• TEKS BACAAN:
[caption id="attachment_183387" align="alignnone" width="300" caption="Makam Pangsuma di kota Kecamatan Meliau, Sanggau, Kalimantan Barat"][/caption]
Sungguh tidak mudah menulis tentang Dayak karena sumber tertulis masih jarang, mau tidak mau harus didukung oleh sumber-sumber lisan. Parahnya lagi sumber lisan sering berlainan satu dengan lainnya. Untuk itu kita harus bisa memilahnya dan itu butuh waktu juga.
Bagi orang Dayak perang seperti doktrin perang semesta pada ABRI (entah doktrin masih dipakai oleh TNI atau tidak) atau perang puputan di Bali. Semua unsur masyarakat harus terlibat. Penyelesaianya juga harus melalui proses adat yang diadakan melalui ritual tertentu. Tanpa semua proses itu maka perang masih dianggap masih berlangsung. Contohnya sekelompok orang Dayak yang dipimpin Panglima Burung datang menyerang Pontianak untuk mencari serdadu Jepang untuk melakukan pembalasan terhadap Perang Majang Desa yang dipimpin Pangsuma, padahal Jepang sudah menyerah dan keluar dari Indonesia. Untung tidak terjadi bentrok dengan para pejuang kemerdekaan.
Menurut catatan penulis Belanda. Benteng Belanda di Sintang dan Sanggau selalu mendapat serangan tanpa henti dari Orang Dayak, sehingga terpaksa mereka tinggalkan dan bertahan di Pontianak.

• DATA HASIL EKSTRAKSI:
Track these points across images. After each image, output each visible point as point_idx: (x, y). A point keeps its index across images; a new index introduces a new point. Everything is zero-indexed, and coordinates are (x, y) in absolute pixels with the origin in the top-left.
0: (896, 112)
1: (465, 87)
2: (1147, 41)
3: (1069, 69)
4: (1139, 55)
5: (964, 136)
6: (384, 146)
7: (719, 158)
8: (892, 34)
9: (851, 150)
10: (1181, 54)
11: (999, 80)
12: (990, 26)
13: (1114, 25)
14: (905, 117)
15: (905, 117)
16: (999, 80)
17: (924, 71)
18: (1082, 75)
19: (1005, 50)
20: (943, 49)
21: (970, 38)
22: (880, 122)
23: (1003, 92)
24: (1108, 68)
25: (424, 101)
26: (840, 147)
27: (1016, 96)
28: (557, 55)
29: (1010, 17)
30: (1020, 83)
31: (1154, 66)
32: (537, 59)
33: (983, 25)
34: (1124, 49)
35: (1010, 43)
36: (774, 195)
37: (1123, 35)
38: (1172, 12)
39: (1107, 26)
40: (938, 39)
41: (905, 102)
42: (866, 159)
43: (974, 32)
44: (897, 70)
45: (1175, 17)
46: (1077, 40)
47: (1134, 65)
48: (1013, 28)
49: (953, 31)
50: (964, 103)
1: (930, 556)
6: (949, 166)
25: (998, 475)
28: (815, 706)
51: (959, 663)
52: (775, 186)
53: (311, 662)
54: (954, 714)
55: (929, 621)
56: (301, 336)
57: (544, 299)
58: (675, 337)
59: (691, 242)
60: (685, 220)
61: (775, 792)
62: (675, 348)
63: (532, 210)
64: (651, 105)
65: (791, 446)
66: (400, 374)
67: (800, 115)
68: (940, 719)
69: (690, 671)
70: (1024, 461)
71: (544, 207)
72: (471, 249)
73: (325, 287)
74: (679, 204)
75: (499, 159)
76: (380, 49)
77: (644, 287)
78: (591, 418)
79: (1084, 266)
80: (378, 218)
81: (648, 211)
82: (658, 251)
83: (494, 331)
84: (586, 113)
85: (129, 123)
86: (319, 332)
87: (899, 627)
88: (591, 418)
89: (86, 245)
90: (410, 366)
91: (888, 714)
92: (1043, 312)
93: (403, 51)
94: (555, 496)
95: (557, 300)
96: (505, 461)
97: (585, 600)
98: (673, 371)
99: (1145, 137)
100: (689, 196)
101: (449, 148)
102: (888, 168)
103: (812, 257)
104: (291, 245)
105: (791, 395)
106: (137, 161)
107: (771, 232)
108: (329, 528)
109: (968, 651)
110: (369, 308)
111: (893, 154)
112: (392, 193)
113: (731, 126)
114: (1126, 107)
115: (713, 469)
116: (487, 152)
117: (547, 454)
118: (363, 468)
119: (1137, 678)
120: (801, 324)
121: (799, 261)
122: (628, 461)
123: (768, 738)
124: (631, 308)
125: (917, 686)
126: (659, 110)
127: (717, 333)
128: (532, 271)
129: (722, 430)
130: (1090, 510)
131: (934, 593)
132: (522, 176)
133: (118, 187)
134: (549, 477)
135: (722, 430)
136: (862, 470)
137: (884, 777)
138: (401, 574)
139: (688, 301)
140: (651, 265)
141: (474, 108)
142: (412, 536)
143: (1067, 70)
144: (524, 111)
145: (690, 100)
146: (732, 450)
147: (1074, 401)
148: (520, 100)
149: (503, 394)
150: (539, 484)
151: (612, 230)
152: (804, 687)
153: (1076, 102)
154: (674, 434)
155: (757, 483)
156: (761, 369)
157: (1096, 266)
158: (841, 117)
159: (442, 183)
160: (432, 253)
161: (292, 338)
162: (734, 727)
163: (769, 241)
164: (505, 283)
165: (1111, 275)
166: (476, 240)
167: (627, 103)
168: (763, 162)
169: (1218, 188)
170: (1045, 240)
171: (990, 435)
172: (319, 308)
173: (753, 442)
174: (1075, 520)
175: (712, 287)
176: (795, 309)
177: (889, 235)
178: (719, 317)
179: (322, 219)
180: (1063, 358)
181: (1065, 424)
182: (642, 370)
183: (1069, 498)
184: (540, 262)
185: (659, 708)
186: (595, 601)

• YANG DIMINTA: Menurut teks bacaan tentang perang orang Dayak, di kota mana Belanda bertahan setelah meninggalkan benteng mereka di Sintang dan Sanggau?

• JAWABAN: Belanda bertahan di Pontianak.